Su foja registra un abanico de actuaciones. Dentro y fuera de nuestras fronteras. Torneos nacionales, internacionales y alguna labor olímpica, como Moscú “80.

A fines del “80, tras más de veinte años, decidió dejar el silbato en forma oficial. Sin embargo, luego hizo otra aparición por la zona, precisamente en el gimnasio de Unión, donde Roca y Regina dirimían un torneo. Mucha gente y jugadores como Larrasolo, Tolú, Gianelli -en los albos-; Spada, Ascenso, Moyano, en los naranjas.

Los de ese calibre, eran compromiso muy pesados para los jueces locales. “Pajarito” se lo bancó como si se tratara de un amistoso en el barrio. Y fue figura central de un partido definido a favor de Regina, con alguna traba en el cronómetro en los segundos finales. “El reloj no va pero lo termina yo”, exclamó.

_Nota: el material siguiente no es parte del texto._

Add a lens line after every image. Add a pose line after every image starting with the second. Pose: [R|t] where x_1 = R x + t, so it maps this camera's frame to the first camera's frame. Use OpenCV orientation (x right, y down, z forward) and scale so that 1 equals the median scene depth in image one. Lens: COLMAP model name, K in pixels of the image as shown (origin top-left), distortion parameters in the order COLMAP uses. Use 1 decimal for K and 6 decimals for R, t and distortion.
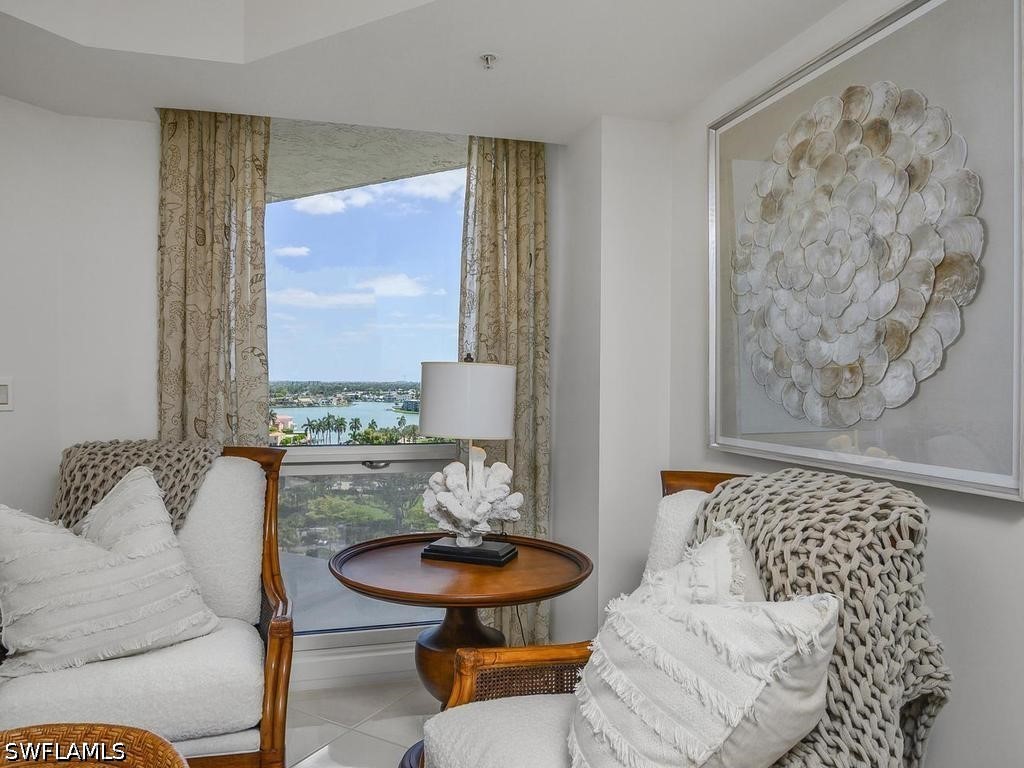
lens RADIAL K [[692.0, 0, 507.4], [0, 692.0, 388.6], [0, 0, 1]] dist [-0.032971, 0.000883]
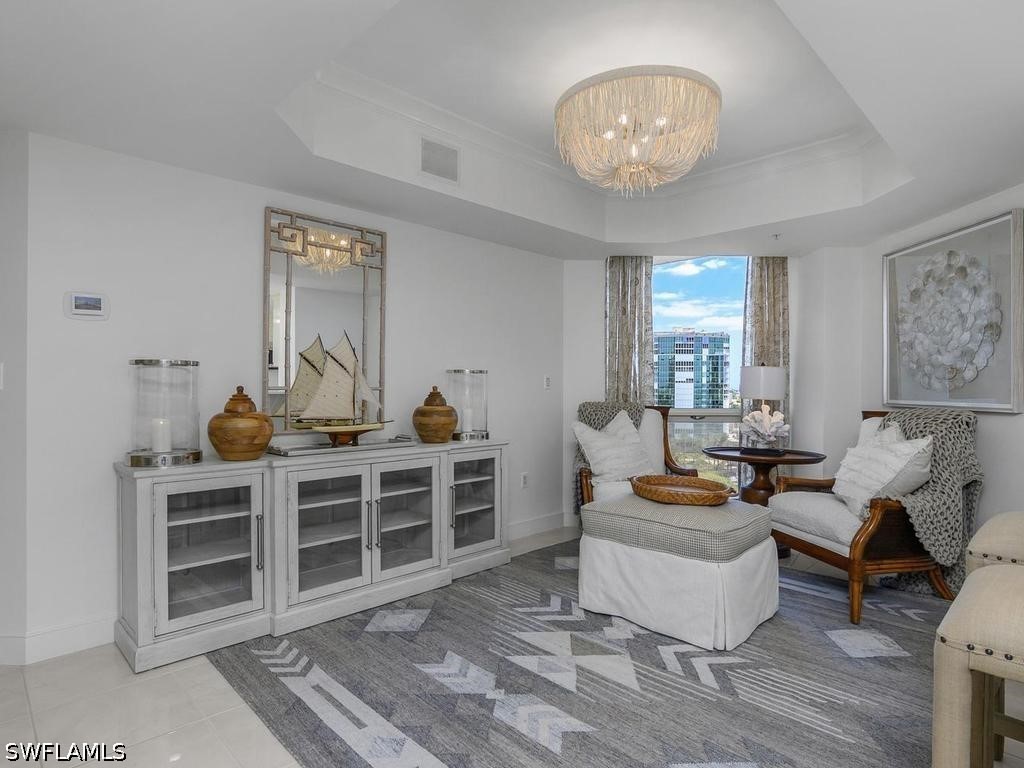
lens RADIAL K [[571.1, 0, 510.1], [0, 571.1, 389.5], [0, 0, 1]] dist [-0.019447, -0.001829]
pose [[0.959990, 0.000616, -0.280034, -0.448292], [-0.001811, 0.999990, -0.004008, 0.063750], [0.280029, 0.004355, 0.959982, -1.381936]]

Faltaban escasos segundos y con los dedos de la mano marcó la cuenta regresiva.

Pasaron los años y con varios kilos encima, volvió a Roca. Fue por diciembre del “97, acompañando al periodista Juan C. Meschini (TyC). Se ubicó en la platea allende al sector de cabinas y saludó de pie cuando lo anunció el altavoz.

Mientras miraba el juego (Roca-Peñarol) esbozó su pensamiento al comparar épocas. “El juego de parsimonia y los jugadores parecen demasiado amigos. Se abrazan, se besan…”

Del arbitraje, no titubeó que le hubiera sido muy sencillo desempeñarse en la actual Liga Nacional. “Tienen contemplaciones y dejan jugar bastante. ¡Antes sí que había que dirigir!”.

El corazón, hoy le dijo basta.

Al referato ya lo había largado hace varios años. Dejó su sello, una marca. Una posta que nadie aún tomó.